(Document section Opens)

The initial conception of this for me was trying to avoid all of the stereotypes and cliches of someone who's attempting to be intimidating. The very superficial experiences that I've ever had with people from this life, I just always found myself in stitches laughing hysterically.

What movie made you want to have more fun in your approach?

I saw "Rebel Without A Cause" at the New Beverly. I mean, it's such the event with the Cinemascope and James Dean.

Joe is such a big character. When you're making a transformation that large, where do you start?

It was really just doing the work until you feel confident with something. It's pacing in a room for hours and weeks and days until you feel like you're seated into something and recording yourself. The voice suddenly starts making you walk differently. It's all of that, but that all just goes out the window right when you arrive on set.

You've done some cinematic television in your career. At this point, is there much difference between movies and TV when you're on set?

This was the closest it's ever been to feeling like a film because you have filmmakers coming in, and [director] Dexter [Fletcher] was taking so many chances, and we had a two week rehearsal period. You don't even get that in movies anymore. Other productions, there's nothing quite like doing a movie, especially when you're taking the time and the prep. Namely, because you're afforded a lot more time in order to set it up and get the production design right. Yeah, my heart's always with movies.

How'd rehearsal here help?

The greatest thing was right before we started the rehearsals, the Sunday before the Monday we started, we all got an email saying that Dexter wanted us to write and type out a full page of our character biographies. And then I was like, "Oh, wow. Okay, great." That pours out of you and you edit that down, and in the middle of that I get a phone call from Dexter saying, "Hey, yeah. So what we're going to do is we're all going to read them to each other, the whole cast and you're first." "What? Okay."

(Document section Closes)
(Material supplied Opens)

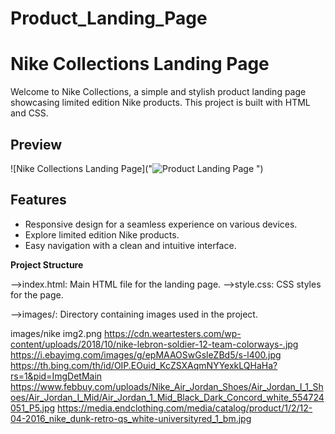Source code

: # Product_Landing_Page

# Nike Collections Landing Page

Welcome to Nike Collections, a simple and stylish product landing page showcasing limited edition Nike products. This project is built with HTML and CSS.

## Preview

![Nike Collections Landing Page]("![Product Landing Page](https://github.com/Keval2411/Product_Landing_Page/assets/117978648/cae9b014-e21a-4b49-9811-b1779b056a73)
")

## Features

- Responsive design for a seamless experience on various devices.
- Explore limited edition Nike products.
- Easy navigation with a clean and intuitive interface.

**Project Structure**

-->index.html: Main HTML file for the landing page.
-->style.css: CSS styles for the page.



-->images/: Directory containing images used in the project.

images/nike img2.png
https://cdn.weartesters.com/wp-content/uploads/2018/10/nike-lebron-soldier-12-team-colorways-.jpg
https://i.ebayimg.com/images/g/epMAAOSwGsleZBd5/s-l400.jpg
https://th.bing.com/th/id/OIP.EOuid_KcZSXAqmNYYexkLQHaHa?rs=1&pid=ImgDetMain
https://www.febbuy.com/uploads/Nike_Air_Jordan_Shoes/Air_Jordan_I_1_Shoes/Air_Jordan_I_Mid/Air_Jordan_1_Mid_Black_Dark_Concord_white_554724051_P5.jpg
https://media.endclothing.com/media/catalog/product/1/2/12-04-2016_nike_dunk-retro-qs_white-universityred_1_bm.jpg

(Material supplied Closes)
(Material supplied Opens)

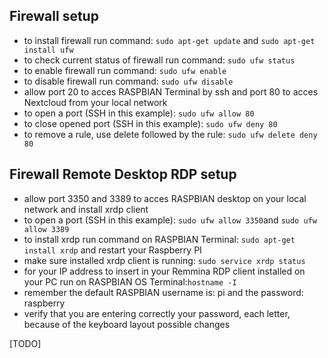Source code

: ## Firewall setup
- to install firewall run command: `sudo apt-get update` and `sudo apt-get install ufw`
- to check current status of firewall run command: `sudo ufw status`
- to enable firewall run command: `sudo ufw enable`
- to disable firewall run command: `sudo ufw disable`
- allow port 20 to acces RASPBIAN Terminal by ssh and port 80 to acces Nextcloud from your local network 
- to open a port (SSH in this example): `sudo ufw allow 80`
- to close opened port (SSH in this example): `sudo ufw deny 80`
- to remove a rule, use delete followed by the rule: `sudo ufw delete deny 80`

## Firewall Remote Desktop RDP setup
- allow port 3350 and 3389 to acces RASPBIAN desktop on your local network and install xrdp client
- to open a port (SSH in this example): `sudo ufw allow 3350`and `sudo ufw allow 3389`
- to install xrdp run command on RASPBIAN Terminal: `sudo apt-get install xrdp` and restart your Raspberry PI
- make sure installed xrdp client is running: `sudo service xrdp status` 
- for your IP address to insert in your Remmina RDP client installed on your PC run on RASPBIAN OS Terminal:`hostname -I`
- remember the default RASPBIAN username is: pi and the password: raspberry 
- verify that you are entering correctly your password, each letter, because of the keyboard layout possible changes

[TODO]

(Material supplied Closes)

__Instructions__
a) List every question the interviewer asks in the interview about playing Joe, word for word.
b) Write the next part of the interview about playing Joe, picking up right after its last line.
The saved entries are separate material and have no connection to the interview.

__Results of the tasks__
a)
- What movie made you want to have more fun in your approach?
- Joe is such a big character. When you're making a transformation that large, where do you start?
- You've done some cinematic television in your career. At this point, is there much difference between movies and TV when you're on set?
- How'd rehearsal here help?

b)
So then you get there and it's a big cast. We had people who had two scenes in the whole thing who had written their biography and it was such a great learning experience. And some of these actors had so much insight. It sort of just set the stage for like, "I don't care what medium we're doing," or whatever. "We're going to treat this like cinema." This was what Dexter was saying.

This has never been done on a set before!

When writing the biography, did you write it thinking, "How would Colombo write this?" Did you avoid the word mafia?

It definitely clarified just through the process. I read the biographies, the other books and just all the research, scouring the internet and all that. An objective started forming in my mind and values that were really specifically unique to him that really also made him into a person as opposed to the mafia stereotype, you know?

After all that research, what made him someone you can invest in and not a mob stereotype? 

I just want to understand. The more I can find things that correlate to my own life, the more I can drive it, I think. I feel like he was somebody who was trying to legitimize his life and the idea of a mafia movie popularizing the term "La Cosa Nostra" or mafia, that's why it was such a big threat to him. Maybe he was trying to find a way out...

Was he really?

I don't know, but that's just a thought that I had about it. Something that I connected to, and he wasn't about to stow away on some boat and go to Brazil or something like that. He wanted to do it in a big way. And that was through the Italian American Civil Rights League and to get the support of the Italian people, whom he loved.

When you play a real guy, how close do you think you have to get?

Ultimately, even though these are true stories, we're portraying fiction just by virtue of the fact that somebody was sitting down, typing out words for us to say. By virtue of the fact that there's several different strains of interpretation going all the way through the edit. So that sort of gives you license to go, "Well, if we're going to do that, we're going to make this story, this unique story, as good as we can." And that's that.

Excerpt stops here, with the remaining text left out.